I am not a novice as far as file-systems, so bear with me please.
We have some parallel HDF5 applications built on top of MPI-IO that have always worked as expected on lustre drives, but hang on some of our NFS drives. They seem to hang during the closing of the file even if we just open and close a file collectively.

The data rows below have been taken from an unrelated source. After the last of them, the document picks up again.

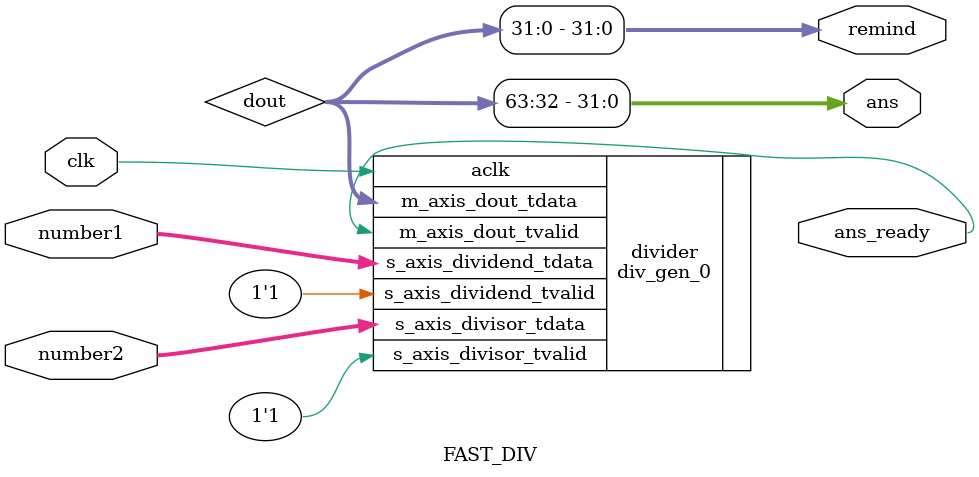
<source format=v>
`timescale 1ns / 1ps


module FAST_DIV(
    input clk,  // 100 Mhz

    input [31:0] number1,
    input [31:0] number2, 

    output [31:0] ans,
    output [31:0] remind,
    output ans_ready
);

wire [63:0] dout;
assign ans = dout[63:32];
assign remind = dout[31:0];

div_gen_0 divider (
  .aclk(clk),                                       // input wire aclk
  .s_axis_divisor_tvalid(1'b1),                     // input wire s_axis_divisor_tvalid
  .s_axis_divisor_tdata(number2),                   // input wire [31 : 0] s_axis_divisor_tdata

  .s_axis_dividend_tvalid(1'b1),                    // input wire s_axis_dividend_tvalid
  .s_axis_dividend_tdata(number1),                  // input wire [31 : 0] s_axis_dividend_tdata

  .m_axis_dout_tvalid(ans_ready),                   // output wire m_axis_dout_tvalid
  .m_axis_dout_tdata(dout)                          // output wire [63 : 0] m_axis_dout_tdata
);
endmodule

</source>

The following tests all hang:
88 - MPI_TEST_testphdf5 (Timeout) 95 - MPI_TEST_testphdf5_selnone (Timeout) 96 - MPI_TEST_testphdf5_cngrpw-ingrpr (Timeout) 97 - MPI_TEST_testphdf5_cschunkw (Timeout) 98 - MPI_TEST_testphdf5_ccchunkw (Timeout) 103 - MPI_TEST_t_mpi (Timeout) 104 - MPI_TEST_t_bigio (Timeout) 106 - MPI_TEST_t_pflush1 (Timeout) 107 - MPI_TEST_t_pflush2 (Failed) 112 - MPI_TEST_t_shapesame (Timeout) 113 - MPI_TEST_t_filters_parallel (Timeout)

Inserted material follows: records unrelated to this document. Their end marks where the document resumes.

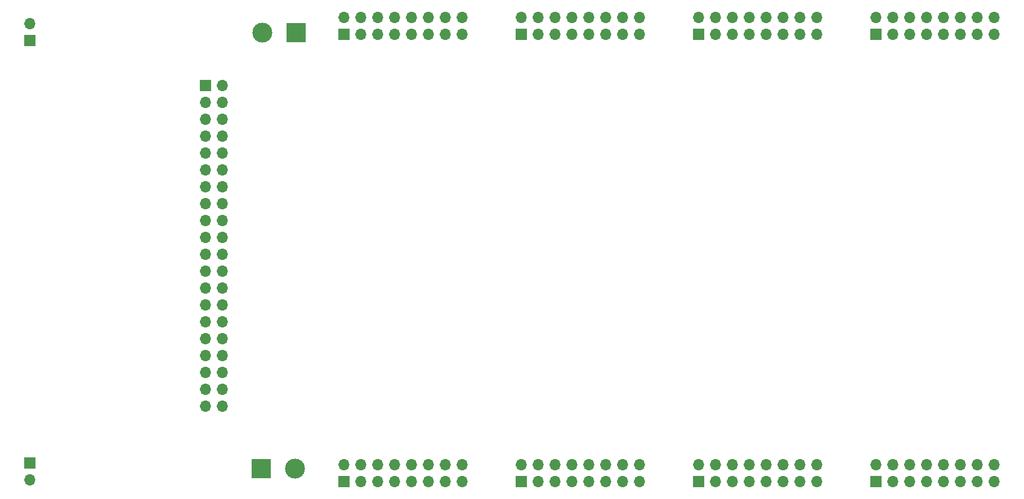
<source format=gbr>
%TF.GenerationSoftware,KiCad,Pcbnew,(5.1.9)-1*%
%TF.CreationDate,2021-05-05T20:18:33+02:00*%
%TF.ProjectId,opena3xx-hardware-controller-board,6f70656e-6133-4787-982d-686172647761,rev?*%
%TF.SameCoordinates,Original*%
%TF.FileFunction,Soldermask,Bot*%
%TF.FilePolarity,Negative*%
%FSLAX46Y46*%
G04 Gerber Fmt 4.6, Leading zero omitted, Abs format (unit mm)*
G04 Created by KiCad (PCBNEW (5.1.9)-1) date 2021-05-05 20:18:33*
%MOMM*%
%LPD*%
G01*
G04 APERTURE LIST*
%ADD10O,1.700000X1.700000*%
%ADD11R,1.700000X1.700000*%
%ADD12C,3.000000*%
%ADD13R,3.000000X3.000000*%
G04 APERTURE END LIST*
D10*
%TO.C,J5*%
X90940000Y-125860000D03*
X88400000Y-125860000D03*
X90940000Y-123320000D03*
X88400000Y-123320000D03*
X90940000Y-120780000D03*
X88400000Y-120780000D03*
X90940000Y-118240000D03*
X88400000Y-118240000D03*
X90940000Y-115700000D03*
X88400000Y-115700000D03*
X90940000Y-113160000D03*
X88400000Y-113160000D03*
X90940000Y-110620000D03*
X88400000Y-110620000D03*
X90940000Y-108080000D03*
X88400000Y-108080000D03*
X90940000Y-105540000D03*
X88400000Y-105540000D03*
X90940000Y-103000000D03*
X88400000Y-103000000D03*
X90940000Y-100460000D03*
X88400000Y-100460000D03*
X90940000Y-97920000D03*
X88400000Y-97920000D03*
X90940000Y-95380000D03*
X88400000Y-95380000D03*
X90940000Y-92840000D03*
X88400000Y-92840000D03*
X90940000Y-90300000D03*
X88400000Y-90300000D03*
X90940000Y-87760000D03*
X88400000Y-87760000D03*
X90940000Y-85220000D03*
X88400000Y-85220000D03*
X90940000Y-82680000D03*
X88400000Y-82680000D03*
X90940000Y-80140000D03*
X88400000Y-80140000D03*
X90940000Y-77600000D03*
D11*
X88400000Y-77600000D03*
%TD*%
D12*
%TO.C,J4*%
X96920000Y-69600000D03*
D13*
X102000000Y-69600000D03*
%TD*%
D12*
%TO.C,J3*%
X101880000Y-135255000D03*
D13*
X96800000Y-135255000D03*
%TD*%
D10*
%TO.C,J2*%
X62000000Y-68260000D03*
D11*
X62000000Y-70800000D03*
%TD*%
D10*
%TO.C,J1*%
X62000000Y-136940000D03*
D11*
X62000000Y-134400000D03*
%TD*%
D10*
%TO.C,BUS7*%
X207010000Y-134620000D03*
X207010000Y-137160000D03*
X204470000Y-134620000D03*
X204470000Y-137160000D03*
X201930000Y-134620000D03*
X201930000Y-137160000D03*
X199390000Y-134620000D03*
X199390000Y-137160000D03*
X196850000Y-134620000D03*
X196850000Y-137160000D03*
X194310000Y-134620000D03*
X194310000Y-137160000D03*
X191770000Y-134620000D03*
X191770000Y-137160000D03*
X189230000Y-134620000D03*
D11*
X189230000Y-137160000D03*
%TD*%
D10*
%TO.C,BUS6*%
X180340000Y-134620000D03*
X180340000Y-137160000D03*
X177800000Y-134620000D03*
X177800000Y-137160000D03*
X175260000Y-134620000D03*
X175260000Y-137160000D03*
X172720000Y-134620000D03*
X172720000Y-137160000D03*
X170180000Y-134620000D03*
X170180000Y-137160000D03*
X167640000Y-134620000D03*
X167640000Y-137160000D03*
X165100000Y-134620000D03*
X165100000Y-137160000D03*
X162560000Y-134620000D03*
D11*
X162560000Y-137160000D03*
%TD*%
D10*
%TO.C,BUS5*%
X153670000Y-134620000D03*
X153670000Y-137160000D03*
X151130000Y-134620000D03*
X151130000Y-137160000D03*
X148590000Y-134620000D03*
X148590000Y-137160000D03*
X146050000Y-134620000D03*
X146050000Y-137160000D03*
X143510000Y-134620000D03*
X143510000Y-137160000D03*
X140970000Y-134620000D03*
X140970000Y-137160000D03*
X138430000Y-134620000D03*
X138430000Y-137160000D03*
X135890000Y-134620000D03*
D11*
X135890000Y-137160000D03*
%TD*%
D10*
%TO.C,BUS4*%
X127000000Y-134620000D03*
X127000000Y-137160000D03*
X124460000Y-134620000D03*
X124460000Y-137160000D03*
X121920000Y-134620000D03*
X121920000Y-137160000D03*
X119380000Y-134620000D03*
X119380000Y-137160000D03*
X116840000Y-134620000D03*
X116840000Y-137160000D03*
X114300000Y-134620000D03*
X114300000Y-137160000D03*
X111760000Y-134620000D03*
X111760000Y-137160000D03*
X109220000Y-134620000D03*
D11*
X109220000Y-137160000D03*
%TD*%
D10*
%TO.C,BUS3*%
X207010000Y-67310000D03*
X207010000Y-69850000D03*
X204470000Y-67310000D03*
X204470000Y-69850000D03*
X201930000Y-67310000D03*
X201930000Y-69850000D03*
X199390000Y-67310000D03*
X199390000Y-69850000D03*
X196850000Y-67310000D03*
X196850000Y-69850000D03*
X194310000Y-67310000D03*
X194310000Y-69850000D03*
X191770000Y-67310000D03*
X191770000Y-69850000D03*
X189230000Y-67310000D03*
D11*
X189230000Y-69850000D03*
%TD*%
D10*
%TO.C,BUS2*%
X180340000Y-67310000D03*
X180340000Y-69850000D03*
X177800000Y-67310000D03*
X177800000Y-69850000D03*
X175260000Y-67310000D03*
X175260000Y-69850000D03*
X172720000Y-67310000D03*
X172720000Y-69850000D03*
X170180000Y-67310000D03*
X170180000Y-69850000D03*
X167640000Y-67310000D03*
X167640000Y-69850000D03*
X165100000Y-67310000D03*
X165100000Y-69850000D03*
X162560000Y-67310000D03*
D11*
X162560000Y-69850000D03*
%TD*%
D10*
%TO.C,BUS1*%
X153670000Y-67310000D03*
X153670000Y-69850000D03*
X151130000Y-67310000D03*
X151130000Y-69850000D03*
X148590000Y-67310000D03*
X148590000Y-69850000D03*
X146050000Y-67310000D03*
X146050000Y-69850000D03*
X143510000Y-67310000D03*
X143510000Y-69850000D03*
X140970000Y-67310000D03*
X140970000Y-69850000D03*
X138430000Y-67310000D03*
X138430000Y-69850000D03*
X135890000Y-67310000D03*
D11*
X135890000Y-69850000D03*
%TD*%
D10*
%TO.C,BUS0*%
X127000000Y-67310000D03*
X127000000Y-69850000D03*
X124460000Y-67310000D03*
X124460000Y-69850000D03*
X121920000Y-67310000D03*
X121920000Y-69850000D03*
X119380000Y-67310000D03*
X119380000Y-69850000D03*
X116840000Y-67310000D03*
X116840000Y-69850000D03*
X114300000Y-67310000D03*
X114300000Y-69850000D03*
X111760000Y-67310000D03*
X111760000Y-69850000D03*
X109220000Y-67310000D03*
D11*
X109220000Y-69850000D03*
%TD*%
M02*

</source>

This was built using HDF5-1.10.5 with OpenMPI-4.0.1 and intel-19.0.1. This problem seems to be independent of compiler and OpenMPI version, but doesn’t show up with MPICH. The system admins said they “underwent some upgrades to the NFS filers and TOSS” on the system that now works.
Do you have any suggestions on how to diagnose this problem? Or what NFS settings I should ask the system admins to forward along that may be causing this problem? Any guidance is appreciated!